1,100 Missing Indigenous Women Reflects Human Rights 'Crisis' in Canada
October 15, 2020 | News | No Comments
Human rights violations against members of First Nations tribes in Canada has reached “crisis proportions,” says a UN official who on Tuesday released the landmark report, The Situation of Indigenous Peoples in Canada.
“It is difficult to reconcile Canada’s well-developed legal framework and general prosperity with the human rights problems faced by indigenous peoples in Canada that have reached crisis proportions in many respects,” writes James Anaya, UN special rapporteur on the rights of Indigenous people.
Exemplifying that crisis, Anaya notes, is the “disturbing phenomenon” of the more than 1,100 “missing and murdered aboriginal women and girls.”

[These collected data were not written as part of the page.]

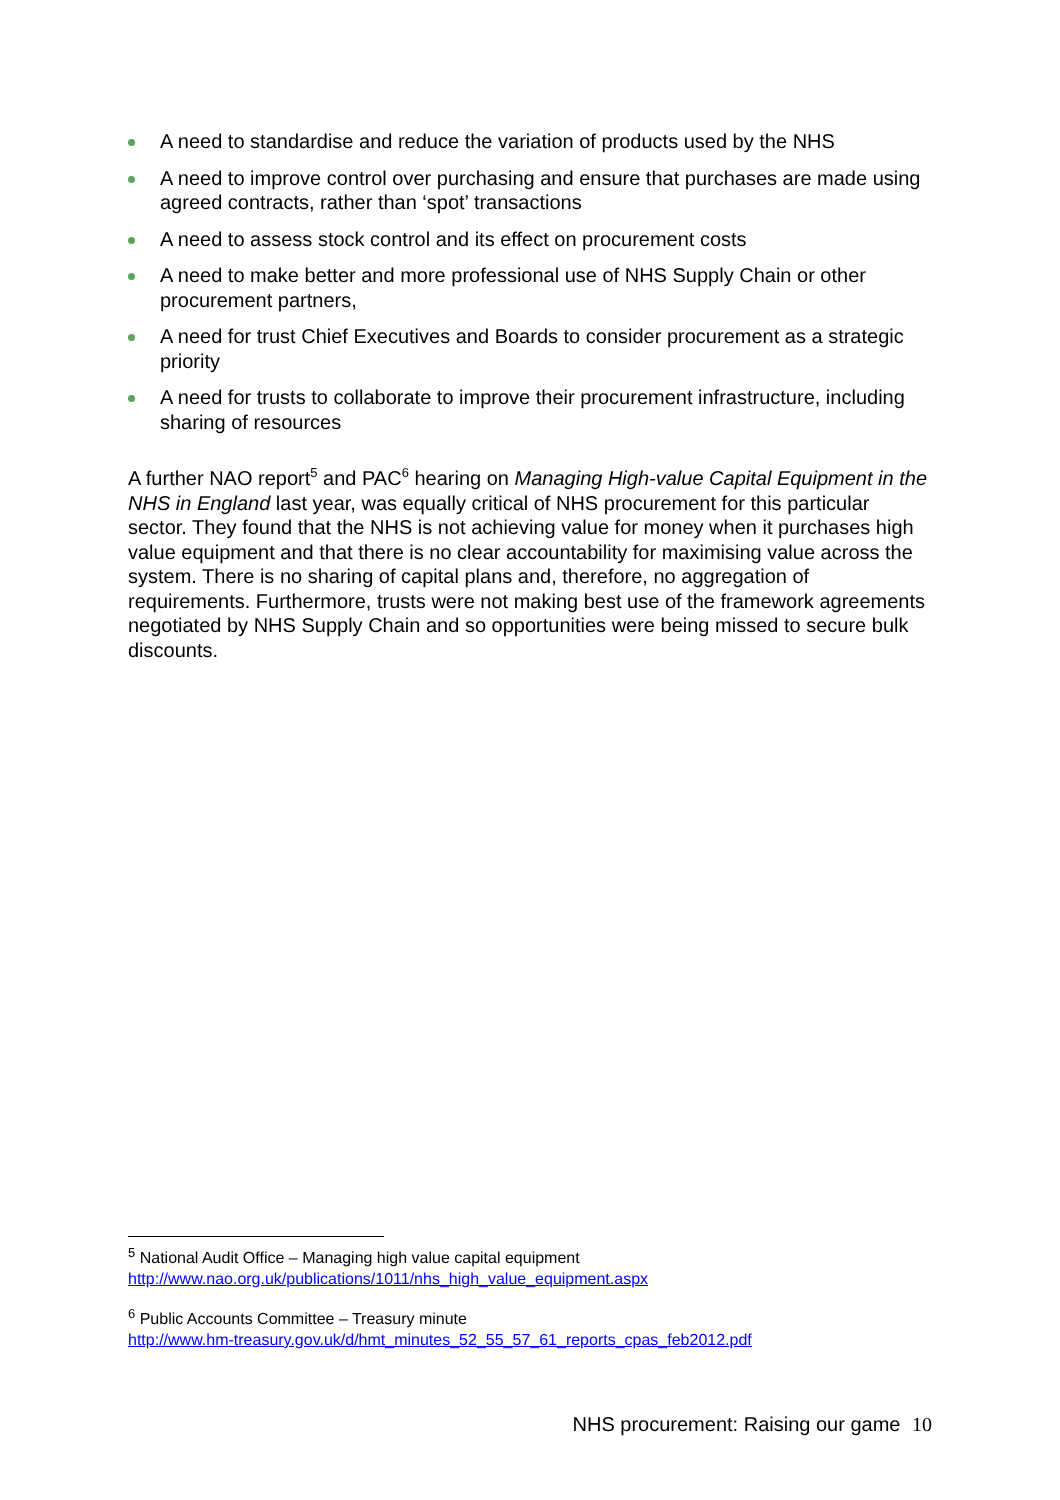A need to standardise and reduce the variation of products used by the NHS
A need to improve control over purchasing and ensure that purchases are made using agreed contracts, rather than ‘spot’ transactions
A need to assess stock control and its effect on procurement costs
A need to make better and more professional use of NHS Supply Chain or other procurement partners,
A need for trust Chief Executives and Boards to consider procurement as a strategic priority
A need for trusts to collaborate to improve their procurement infrastructure, including sharing of resources
A further NAO report<sup>5</sup> and PAC<sup>6</sup> hearing on Managing High-value Capital Equipment in the NHS in England last year, was equally critical of NHS procurement for this particular sector. They found that the NHS is not achieving value for money when it purchases high value equipment and that there is no clear accountability for maximising value across the system. There is no sharing of capital plans and, therefore, no aggregation of requirements. Furthermore, trusts were not making best use of the framework agreements negotiated by NHS Supply Chain and so opportunities were being missed to secure bulk discounts.
<sup>5</sup> National Audit Office – Managing high value capital equipment
http://www.nao.org.uk/publications/1011/nhs_high_value_equipment.aspx
<sup>6</sup> Public Accounts Committee – Treasury minute
http://www.hm-treasury.gov.uk/d/hmt_minutes_52_55_57_61_reports_cpas_feb2012.pdf
NHS procurement: Raising our game 10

Adding his voice to the growing chorus of those calling for an investigation into the disappearances, Anaya recommends that, “the federal Government should undertake a comprehensive, nation-wide inquiry into the issue of missing and murdered aboriginal woman and girls, organized in consultation with indigenous peoples.”
Royal Canadian Mounted Police (RCMP) Commissioner Bob Paulson recently announced that over the past 30 years the federal police force has compiled a total of 1,186 cases of murdered and missing Indigenous women. Of that number, Paulson said, 1,026 have been murdered and 160 are missing.